Stories at the Dinner Table
“At the seaside retreats at the university in South Korea, people would take boats out to go fishing. Once, emergency response was called on a professor who had gone out fishing because the life guards realized they could no longer see him in the boat. But when they arrived at the boat, they found him asleep, perfectly unharmed. Speaking of disappearances, there was once a college student in Russia who went missing from school for a week and his mother, in a panic, sent out a search party. What do you suppose happened to him? He fell in love! They found him with his girlfriend in another city. His mother was furious and told him to get back to school right away.”
“There was once a Russian who traded an expensive fox fur for a kilo of mandarins, because he had never tried them before. And another who divulged government secrets in exchange for mandarins because he loved them so much.”
What I Should Have Said
Have you ever tried being yourself?

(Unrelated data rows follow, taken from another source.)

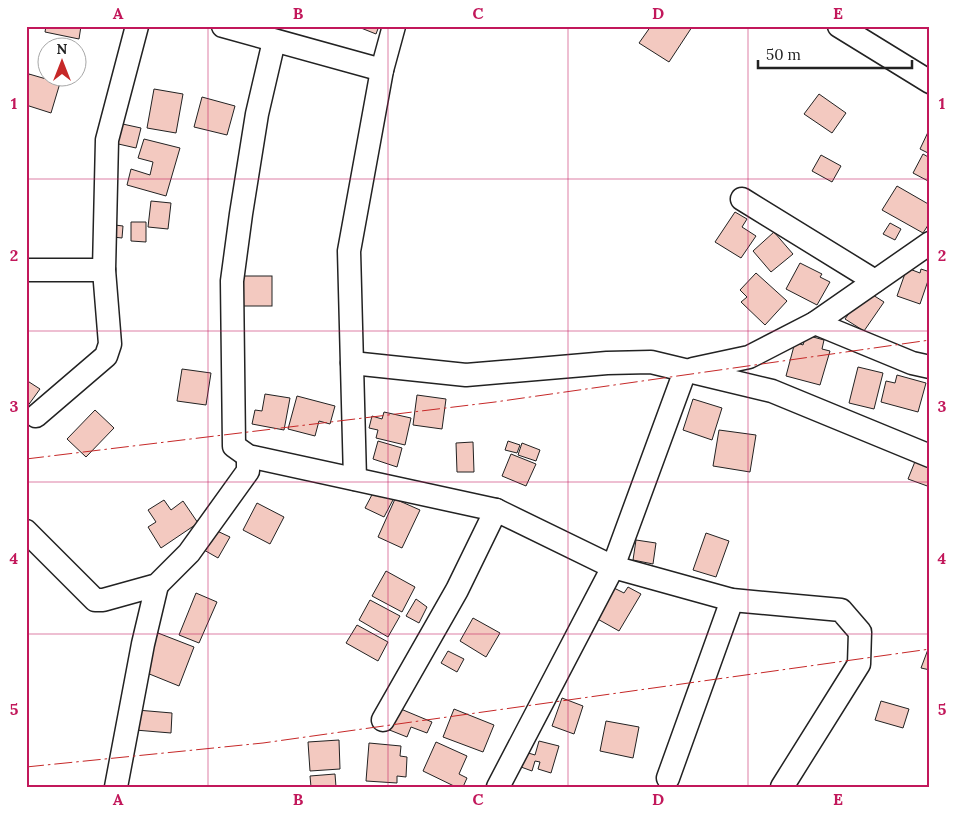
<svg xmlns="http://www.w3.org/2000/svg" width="956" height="813" font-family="Lora,serif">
  <rect width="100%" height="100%" fill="#fff"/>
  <g fill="#f3c9c0" stroke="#222">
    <path d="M46 26H81L79 39 45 32Z"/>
    <path d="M356 26H379L376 34Z"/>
    <path d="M651 26H691L692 27 669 62 639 43Z"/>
    <path d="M29 74 60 83 51 113 26 105V84Z"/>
    <path d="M154 89 183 94 176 133 147 128Z"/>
    <path d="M819 94 846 113 832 133 804 114Z"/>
    <path d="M202 97 235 106 227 135 194 127Z"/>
    <path d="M118 123 141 128 136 148 114 143Z"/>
    <path d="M929 130H930V154L920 149Z"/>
    <path d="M144 139 180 148 166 196 127 185 131 169 150 175 153 162 138 158Z"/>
    <path d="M923 154 930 158V182L913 173Z"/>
    <path d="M821 155 841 166 832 182 812 171Z"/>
    <path d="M897 186 930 205V222L923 233 882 210Z"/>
    <path d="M151 201 171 203 168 229 148 227Z"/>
    <path d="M735 212 747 219 742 227 756 236 741 258 715 242Z"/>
    <path d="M131 222H146V242L131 241Z"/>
    <path d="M890 223 901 229 895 240 883 234Z"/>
    <path d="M115 225 123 226 122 238 113 237Z"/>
    <path d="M774 232 793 254 771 272 753 251Z"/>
    <path d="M800 263 822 274 820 277 830 282 817 305 786 289Z"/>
    <path d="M907 268 920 273 921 269 930 272V275L920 304 897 296Z"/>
    <path d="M756 273 787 301 765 325 741 302 747 297 740 290Z"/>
    <rect x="239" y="276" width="33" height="30"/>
    <path d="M865 290 884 302 864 331 845 319Z"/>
    <path d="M806 335 824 340 822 349 830 351 820 385 786 376 795 342 803 345Z"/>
    <path d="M858 367 883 373 874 409 849 403Z"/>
    <path d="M182 369 211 373 206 405 177 401Z"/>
    <path d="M897 375 926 383 918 412 881 402 886 381 895 383Z"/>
    <path d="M26 380 40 389 27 407 26 406Z"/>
    <path d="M265 394 290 398 284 430 252 424 255 410 262 411Z"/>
    <path d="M417 395 446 399 442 429 413 425Z"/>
    <path d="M297 396 335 406 330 424 319 421 315 436 288 429Z"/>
    <path d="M693 399 722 408 712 440 683 430Z"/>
    <path d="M95 410 114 428 86 457 67 439Z"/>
    <path d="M384 412 411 418 405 445 376 438 378 430 369 428 372 416 382 419Z"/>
    <path d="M719 430 756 435 750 472 713 466Z"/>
    <path d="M378 441 402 448 397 467 373 459Z"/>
    <path d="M508 441 520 445 517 453 505 450Z"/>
    <path d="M473 442 474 472H457L456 443Z"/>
    <path d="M522 443 540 450 536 461 518 455Z"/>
    <path d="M511 454 536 464 526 486 502 476Z"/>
    <path d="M916 459 930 464V487L908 479Z"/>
    <path d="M375 489 394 498 384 517 365 508Z"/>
    <path d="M395 499 420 510 402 548 378 537Z"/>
    <path d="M164 500 171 510 183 501 198 523 161 548 148 527 156 522 148 510Z"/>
    <path d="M257 503 284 517 270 544 243 530Z"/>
    <path d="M215 530 230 537 218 558 204 550Z"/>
    <path d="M706 533 729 541 716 577 693 570Z"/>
    <path d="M636 540 656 543 653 564 633 560Z"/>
    <path d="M386 571 415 587 402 612 372 596Z"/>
    <path d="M612 587 624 593 628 587 641 594 619 631 594 617Z"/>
    <path d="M196 593 217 602 199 643 179 635Z"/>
    <path d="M416 599 427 607 419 623 406 616Z"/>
    <path d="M370 600 400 616 388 637 359 620Z"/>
    <path d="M473 618 500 633 486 657 460 641Z"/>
    <path d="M357 625 388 642 378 661 346 643Z"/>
    <path d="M158 633 194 647 179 686 142 671Z"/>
    <path d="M930 644V670L921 668Z"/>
    <path d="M448 651 464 659 457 672 441 663Z"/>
    <path d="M562 698 583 706 574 734 552 726Z"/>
    <path d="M881 701 909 709 903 728 875 720Z"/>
    <path d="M396 707 432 722 427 733 411 727 407 737 387 729Z"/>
    <path d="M454 709 494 725 483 752 443 737Z"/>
    <path d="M137 710 172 713 171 733 135 730Z"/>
    <path d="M606 721 639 727 633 758 600 751Z"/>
    <path d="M339 740 340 769 310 771 308 742Z"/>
    <path d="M539 741 559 746 551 773 538 769 540 762 535 761 532 771 521 767 525 752 535 755Z"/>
    <path d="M436 742 467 756 459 774 467 778 463 787H456L423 771Z"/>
    <path d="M369 743 401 746 400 756 407 757 406 777 397 776V783L366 781Z"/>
    <path d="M335 774 336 787H311L310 776Z"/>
  </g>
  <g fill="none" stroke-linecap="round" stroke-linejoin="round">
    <defs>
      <g id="minor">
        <path d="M223 26 382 70"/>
        <path d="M839 26 930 82"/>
        <path d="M274 41 257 114 241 214 232 281 234 446 248 456 496 510 613 567 732 600 841 610 860 632 859 664 782 787"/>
        <path d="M742 199 875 281"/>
        <path d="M26 270H104"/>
        <path d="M815 323 912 363 930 367"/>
        <path d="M352 363 466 375 607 363 651 362 772 391 930 456"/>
        <path d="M693 369 749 357 815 323 930 243"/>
        <path d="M36 416 106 356 110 344 104 270 107 140 137 26"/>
        <path d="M355 479 349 251 382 70 394 26"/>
        <path d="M26 531 95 600H103L157 585 189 553 248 471V456"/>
        <path d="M383 720 457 590 496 510"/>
        <path d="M668 778 732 600"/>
        <path d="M116 787 143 644 157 585"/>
        <path d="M498 787 613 567 685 371"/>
      </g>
    </defs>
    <use href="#minor" stroke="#222" stroke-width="25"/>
    <use href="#minor" stroke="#fff" stroke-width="22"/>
    <g stroke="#c62828" stroke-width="1" stroke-dasharray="18 4 2.5 4" stroke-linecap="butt">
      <path d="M26 459 495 402 930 340"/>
      <path d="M26 767 263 743 930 649"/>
    </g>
  </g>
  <path fill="none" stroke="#c2185b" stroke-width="1" stroke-opacity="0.55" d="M208 26V787M388 26V787M568 26V787M748 26V787M26 179H930M26 331H930M26 482H930M26 634H930"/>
  <rect width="956" height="813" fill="none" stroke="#ffffff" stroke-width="55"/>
  <g transform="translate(62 62)"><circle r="24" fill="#ffffff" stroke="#a7a7a7"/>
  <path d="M0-4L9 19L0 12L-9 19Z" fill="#c62828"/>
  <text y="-8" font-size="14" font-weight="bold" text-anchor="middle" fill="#222222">N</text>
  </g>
  <path d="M758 60v8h154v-8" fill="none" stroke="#222222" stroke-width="2.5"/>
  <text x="766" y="60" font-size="15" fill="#222222" stroke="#ffffff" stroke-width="4" paint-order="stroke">50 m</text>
  <rect x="28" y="28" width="900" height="758" fill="none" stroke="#c2185b" stroke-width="2"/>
  <g font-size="16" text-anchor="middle" font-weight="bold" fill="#c2185b">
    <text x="118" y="19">A</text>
    <text x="298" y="19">B</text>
    <text x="478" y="19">C</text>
    <text x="658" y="19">D</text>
    <text x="838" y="19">E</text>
    <text x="14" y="109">1</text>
    <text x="942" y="109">1</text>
    <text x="14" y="261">2</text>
    <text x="942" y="261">2</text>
    <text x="14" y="412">3</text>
    <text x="942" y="412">3</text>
    <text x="14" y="564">4</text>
    <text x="942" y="564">4</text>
    <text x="14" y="715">5</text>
    <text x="942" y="715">5</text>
    <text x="118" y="805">A</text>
    <text x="298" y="805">B</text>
    <text x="478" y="805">C</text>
    <text x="658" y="805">D</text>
    <text x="838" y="805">E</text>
  </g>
</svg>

And before you laugh, think about how you are always worrying about what other people think and never realizing other people are thinking the same thing. Are you worried about people not liking the real you? Give them more credit—no one likes a faker. Would you? But I know, it’s hard to be sincere. I of all people know how hard it is to say what I’m really thinking, or to stay silent when I’m not thinking anything at all.